}

Thursday, July 24, 2008

Shooting the messenger

A poll conducted by a Wellington company called Research New Zealand appears to have found that half of New Zealanders favour the police carrying guns.

Or does it?

The survey claims a margin of error of plus or minus 4.5 percent (with a confidence level of 95 percent). That margin of error is higher than I like to see, even though the pollsters claim it’s an accurate representation of the general New Zealand population.

What bothers me about it, though, is the question they asked: “How much do you approve or disapprove of the Police carrying guns?” The question is far too open-ended to draw the conclusion they claimed. Police carrying guns, when? Under what circumstances? Sometimes or all the time? These variables all matter because they’d produce different results.

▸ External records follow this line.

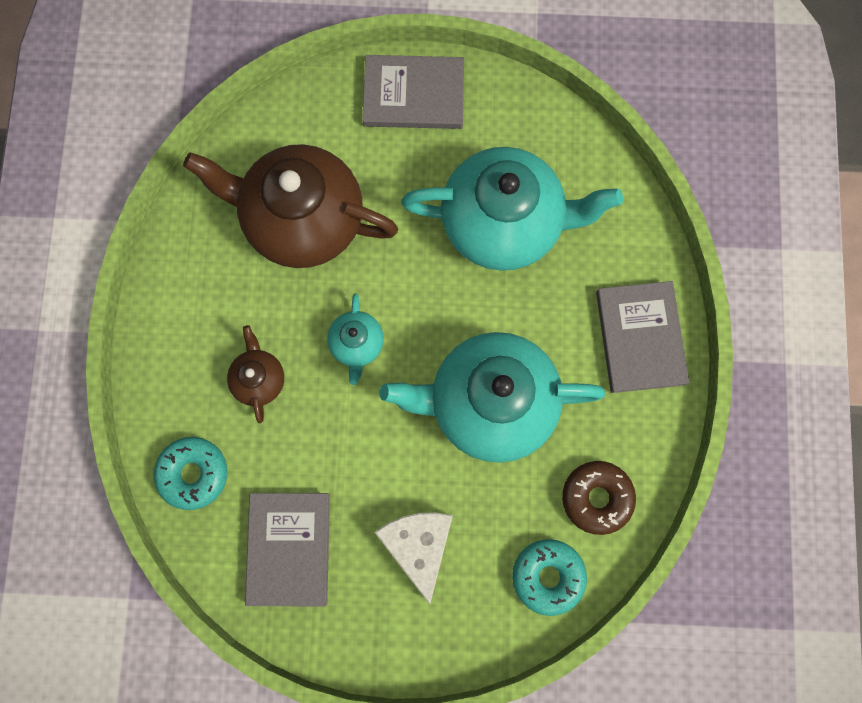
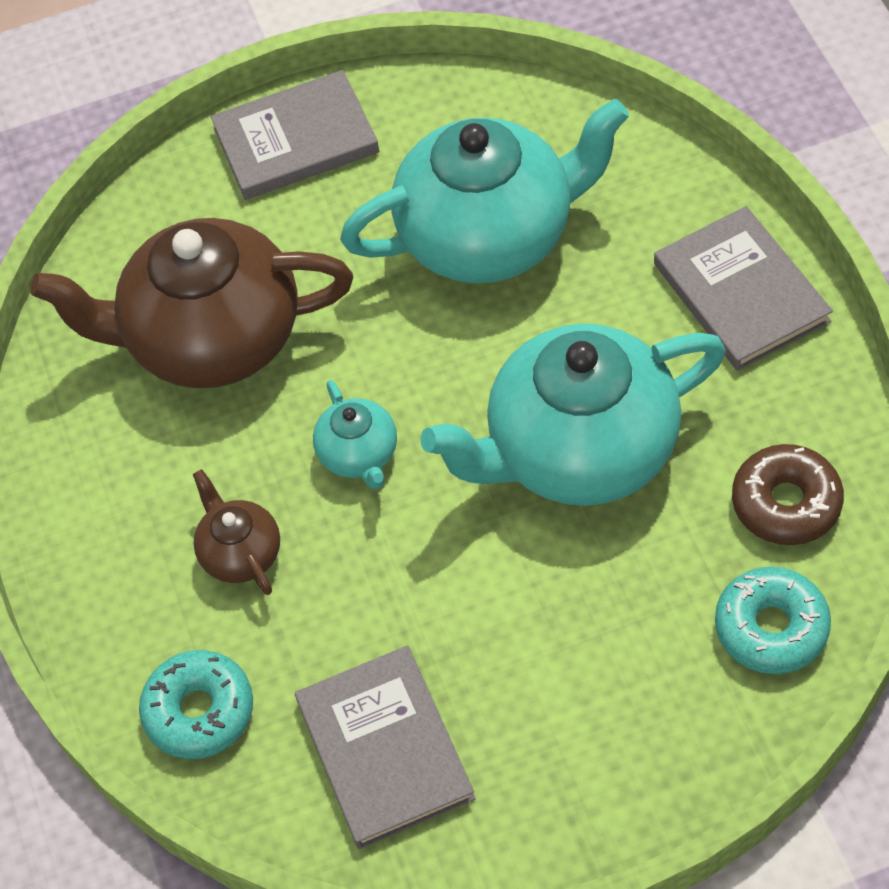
camera: 15 degrees left, 20 degrees down
white cheese [375,513,453,604] -> none

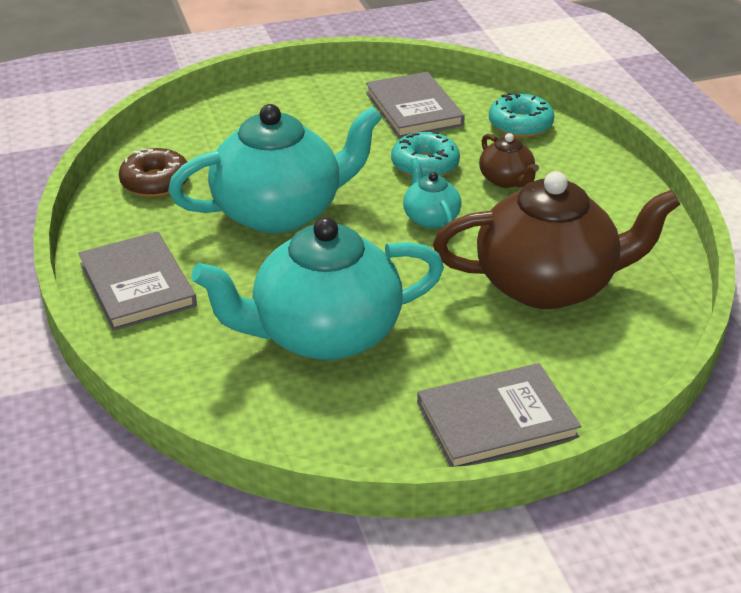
camera: 175 degrees right, 20 degrees down
turquoise donut [715,567,831,674] -> turquoise donut moved to [391,132,460,177]

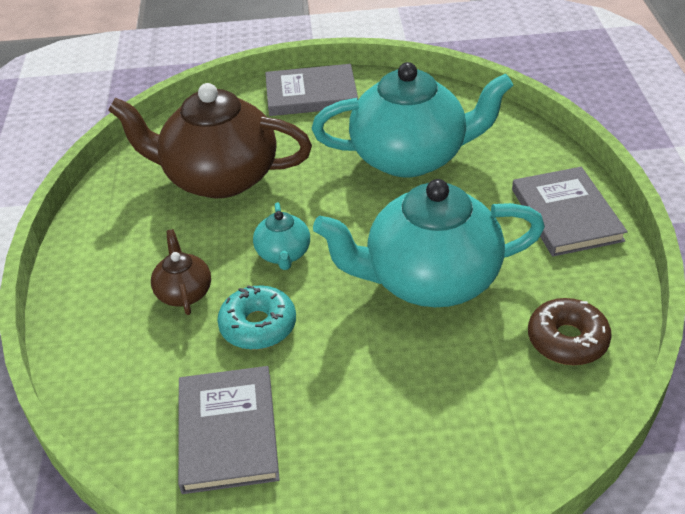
camera: 165 degrees left, 5 degrees up
turquoise donut [489,93,555,138] -> none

To say that half of New Zealanders support police carrying guns at least sometimes under some undetermined circumstances is fair enough, but to claim that “half of New Zealanders think Police should carry guns” as the pollsters do is simply not supported by their poll results.

The telephone poll was also conducted 25 June to 9 July, right around the time there were some serious crimes in South Auckland. This, too, would have skewed the results.

Add it all up, and I have a zero confidence level in this poll. If Research New Zealand is going to ask questions about such hot topics, they have an obligation to ask specific, quantifiable questions that are then interpreted correctly and fairly. In the meantime, give this poll a mere shrug of the shoulders.

A tip o' the hat to Dawn for pointing this poll out to me.